> **Work to be completed**:
Only the lines from the one with "list [187, 230, 1813, 1078]" through the last line of the material below belong in the answer, copied exactly and without pictures.

> **Given information**:
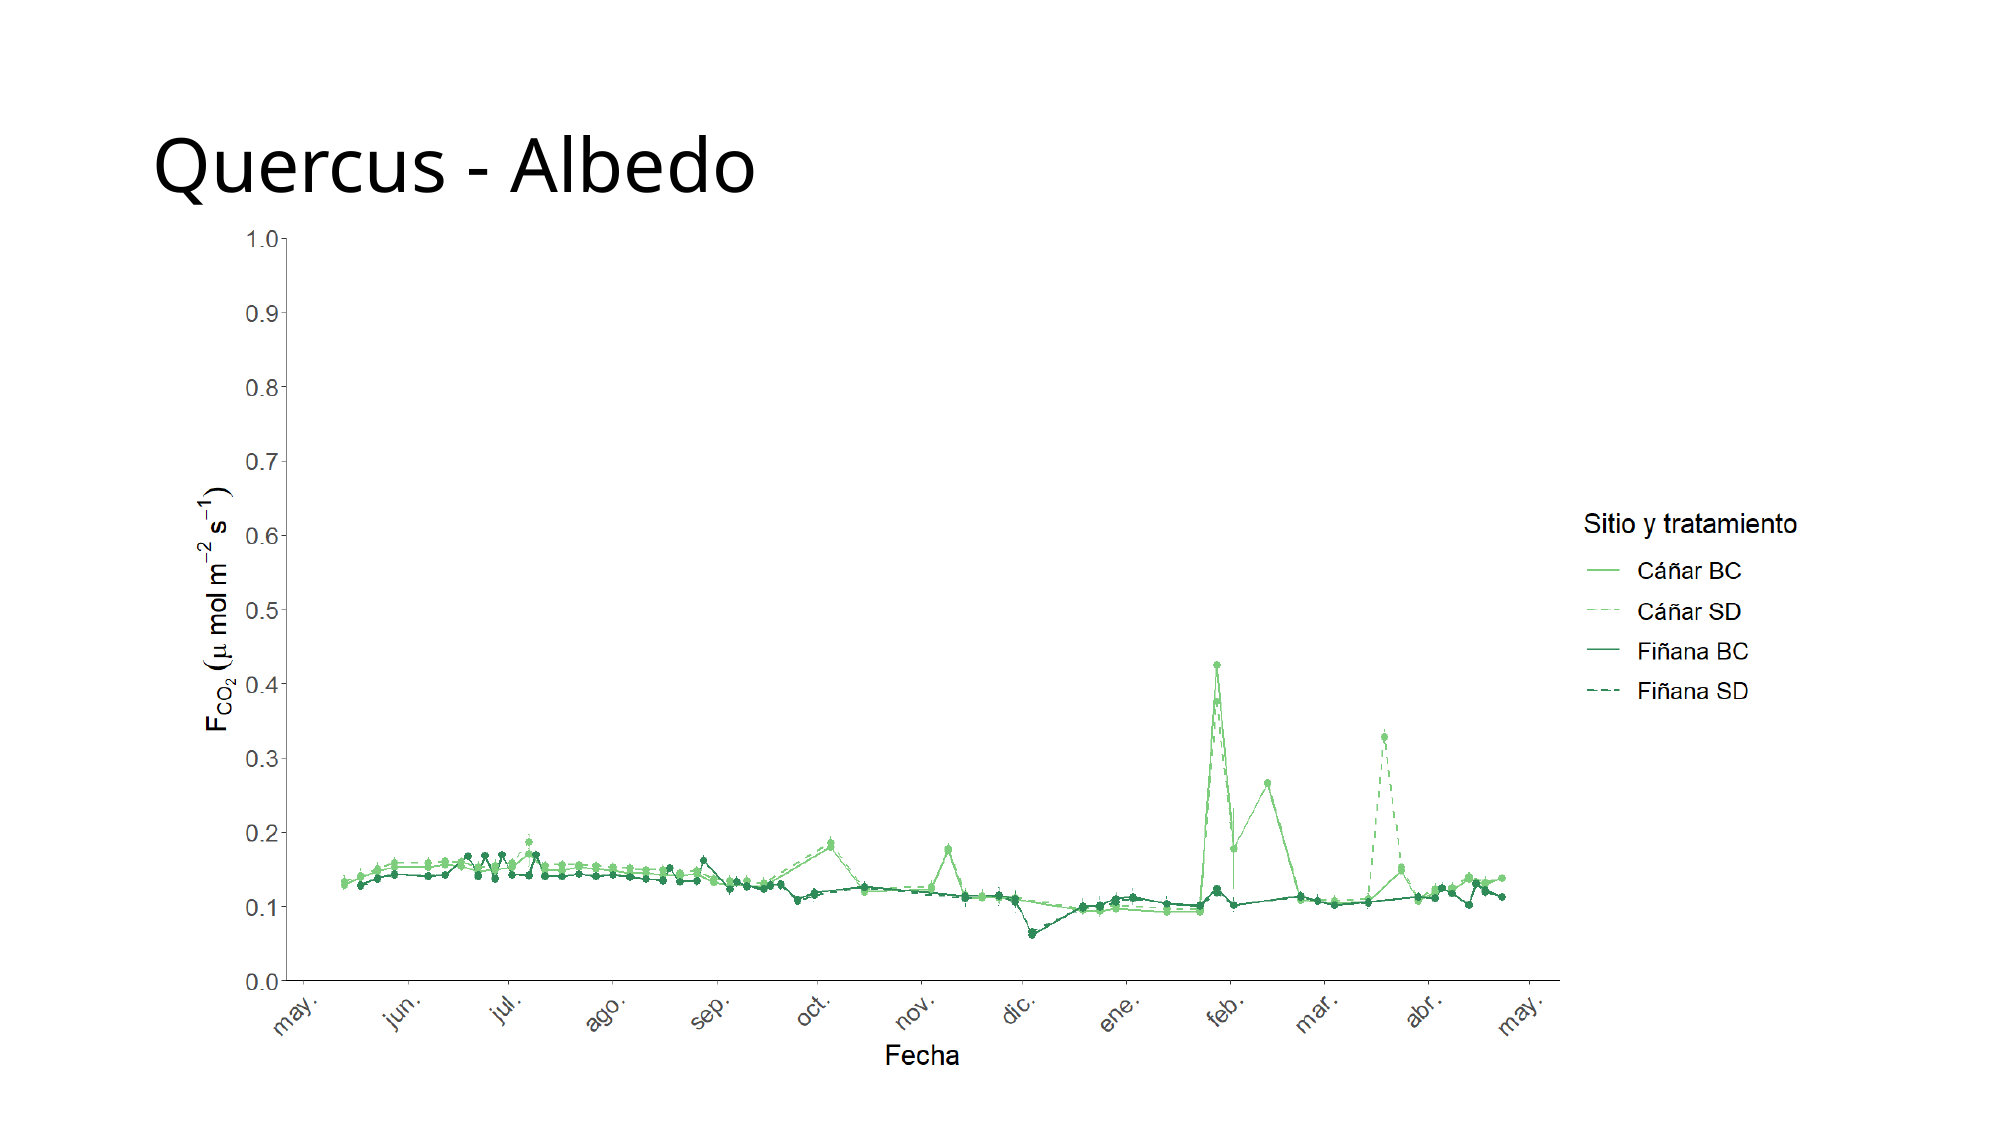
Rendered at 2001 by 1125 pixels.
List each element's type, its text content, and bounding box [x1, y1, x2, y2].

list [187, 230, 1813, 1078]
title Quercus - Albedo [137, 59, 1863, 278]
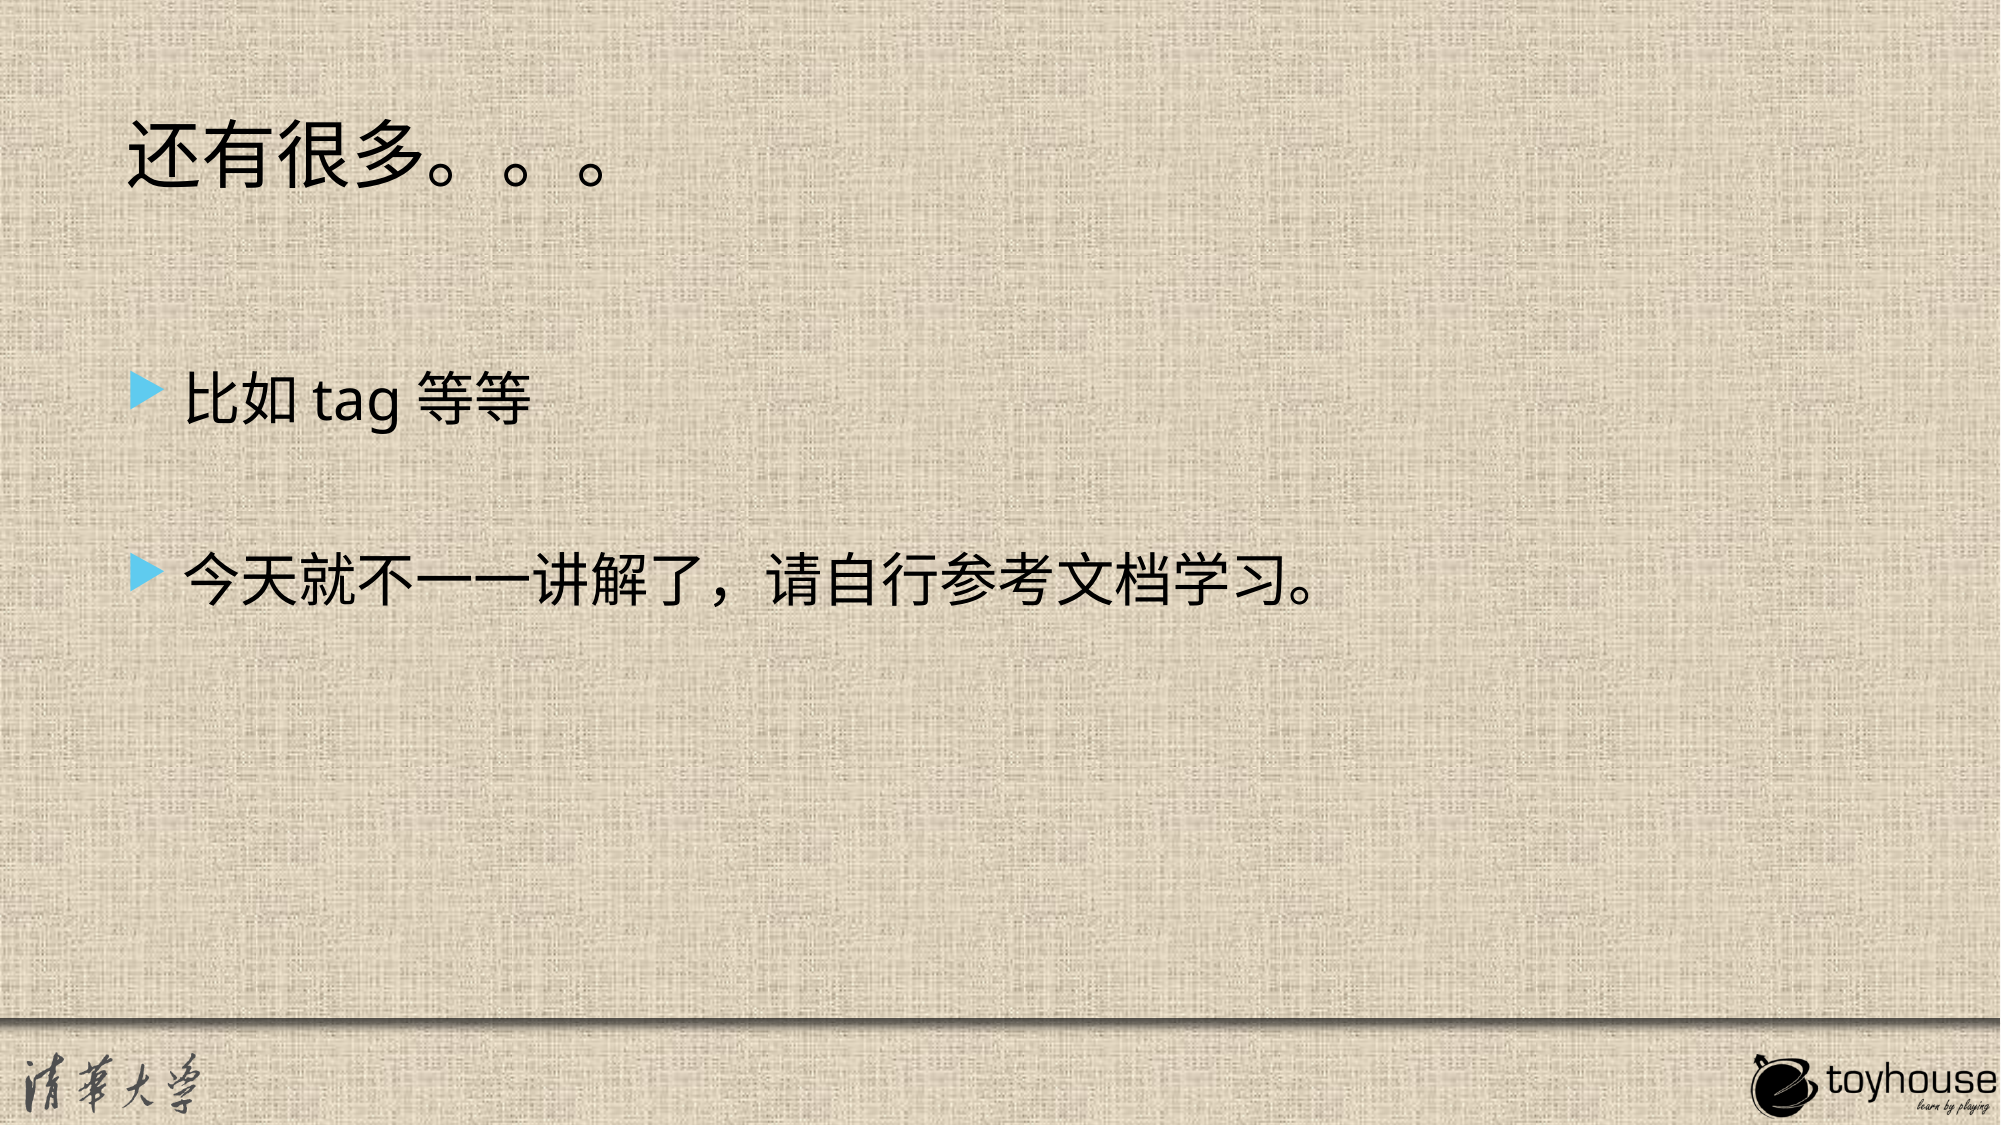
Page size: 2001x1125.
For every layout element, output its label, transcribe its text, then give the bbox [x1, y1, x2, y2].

> **Exercise output**:
list [187, 230, 1813, 1078]
title Quercus - Albedo [137, 59, 1863, 278]
Page size: 2001x1125.
For every layout element, output its label, transcribe its text, then give the bbox [x1, y1, x2, y2].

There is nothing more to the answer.